Much of what our brain does, the way we store and retrieve our memories, how we process our senses, how we reason and learn, are very much computational. There is something else, something that gives us an internal view of ourselves, that combined with the computational power of the brain leads to self-awareness, agency, free will, emotions and desires. When I see attempts to give computational explanations for our internal concepts, like the Blums' work on consciousness and free will, I see them capturing the properties we attribute to these concepts, but fail to capture the intuitive notion I have of them. I have some internal capability, a "soul" for the lack of a better name, that allows us to reason about ourselves.
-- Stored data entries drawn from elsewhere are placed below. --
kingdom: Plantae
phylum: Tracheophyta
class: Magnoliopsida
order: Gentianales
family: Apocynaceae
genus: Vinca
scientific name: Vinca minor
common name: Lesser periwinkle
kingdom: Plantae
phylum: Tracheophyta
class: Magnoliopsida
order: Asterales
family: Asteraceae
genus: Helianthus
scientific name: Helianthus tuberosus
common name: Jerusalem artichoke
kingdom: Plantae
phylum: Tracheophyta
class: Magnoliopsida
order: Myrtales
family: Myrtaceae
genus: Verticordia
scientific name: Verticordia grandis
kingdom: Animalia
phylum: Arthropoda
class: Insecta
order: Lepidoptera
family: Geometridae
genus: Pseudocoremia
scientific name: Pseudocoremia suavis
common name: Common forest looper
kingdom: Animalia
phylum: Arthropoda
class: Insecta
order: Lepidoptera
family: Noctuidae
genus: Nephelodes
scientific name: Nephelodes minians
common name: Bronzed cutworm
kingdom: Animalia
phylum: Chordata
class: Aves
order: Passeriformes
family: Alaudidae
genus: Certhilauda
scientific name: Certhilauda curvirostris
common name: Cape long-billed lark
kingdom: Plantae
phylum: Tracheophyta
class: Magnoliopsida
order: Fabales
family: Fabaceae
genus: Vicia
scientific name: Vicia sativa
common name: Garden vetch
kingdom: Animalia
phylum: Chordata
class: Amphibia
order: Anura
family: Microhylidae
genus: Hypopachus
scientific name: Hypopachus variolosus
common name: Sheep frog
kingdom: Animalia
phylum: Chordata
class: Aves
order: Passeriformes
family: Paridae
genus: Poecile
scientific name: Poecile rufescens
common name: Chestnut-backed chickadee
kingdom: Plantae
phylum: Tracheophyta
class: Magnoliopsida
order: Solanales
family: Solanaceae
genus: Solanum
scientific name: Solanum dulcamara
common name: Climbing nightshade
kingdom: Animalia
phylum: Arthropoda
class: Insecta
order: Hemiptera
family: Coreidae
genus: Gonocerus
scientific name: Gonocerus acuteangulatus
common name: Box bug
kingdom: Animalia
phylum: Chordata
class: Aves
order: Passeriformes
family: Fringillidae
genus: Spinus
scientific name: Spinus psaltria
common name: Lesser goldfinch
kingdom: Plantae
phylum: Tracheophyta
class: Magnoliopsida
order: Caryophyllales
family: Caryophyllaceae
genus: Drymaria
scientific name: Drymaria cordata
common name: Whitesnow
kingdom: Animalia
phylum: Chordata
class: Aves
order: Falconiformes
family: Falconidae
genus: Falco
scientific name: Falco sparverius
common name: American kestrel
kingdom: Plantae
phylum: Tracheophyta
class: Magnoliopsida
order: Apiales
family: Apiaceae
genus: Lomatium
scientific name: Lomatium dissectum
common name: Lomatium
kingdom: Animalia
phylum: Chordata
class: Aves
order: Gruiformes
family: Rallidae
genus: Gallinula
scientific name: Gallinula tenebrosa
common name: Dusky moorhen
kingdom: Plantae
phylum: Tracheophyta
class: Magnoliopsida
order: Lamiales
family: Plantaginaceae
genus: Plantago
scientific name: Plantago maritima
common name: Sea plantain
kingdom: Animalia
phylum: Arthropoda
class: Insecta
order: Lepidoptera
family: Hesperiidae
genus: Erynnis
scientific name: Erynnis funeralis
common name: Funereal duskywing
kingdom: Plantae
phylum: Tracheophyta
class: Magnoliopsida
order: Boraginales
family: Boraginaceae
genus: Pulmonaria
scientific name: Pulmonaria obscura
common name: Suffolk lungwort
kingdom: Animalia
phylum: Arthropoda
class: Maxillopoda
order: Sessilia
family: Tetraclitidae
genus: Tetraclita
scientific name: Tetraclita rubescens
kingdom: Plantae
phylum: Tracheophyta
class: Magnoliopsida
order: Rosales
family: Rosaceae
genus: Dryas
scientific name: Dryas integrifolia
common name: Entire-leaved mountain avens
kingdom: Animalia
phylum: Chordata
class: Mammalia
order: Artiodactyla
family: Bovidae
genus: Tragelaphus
I think of René Descartes and his Meditations on First Philosophy, famous for cogito ergo sum (I think, therefore I am) in the second meditation. Computation and even its execution are mathematical concepts and mathematics lies outside of any physical world. You can't reason from a computational object that it exists. Yet Descartes is able to reason about his own existence. In the sixth meditation, Descartes talks about substance dualism, a separation from mind and body. I view the body as containing the brain, the computational part of our being, but some other entity which, combined with our powerful computational brain, enables us to reason about ourselves and gives us free will, emotions and desires.
I met a religion professor and asked him about this topic. He mentioned that he had a crying baby sitting next to him on the plane to Chicago. Babies cry for many reasons but sometimes just to be held by their mother or father, a need for companionship. I can imagine a computer doing the equivalent of crying but not the need to do so.
I can't explain how the soul interacts with our brains, I suspect it goes beyond some simple physical mechanism. I can't prove that I have a soul, and while I can't prove the rest of humanity also has souls, I believe they do since otherwise we wouldn't even have concepts like self-awareness. But I don't believe AI models, now or in the future, have something like a soul, and we shouldn't reason about them as though they do.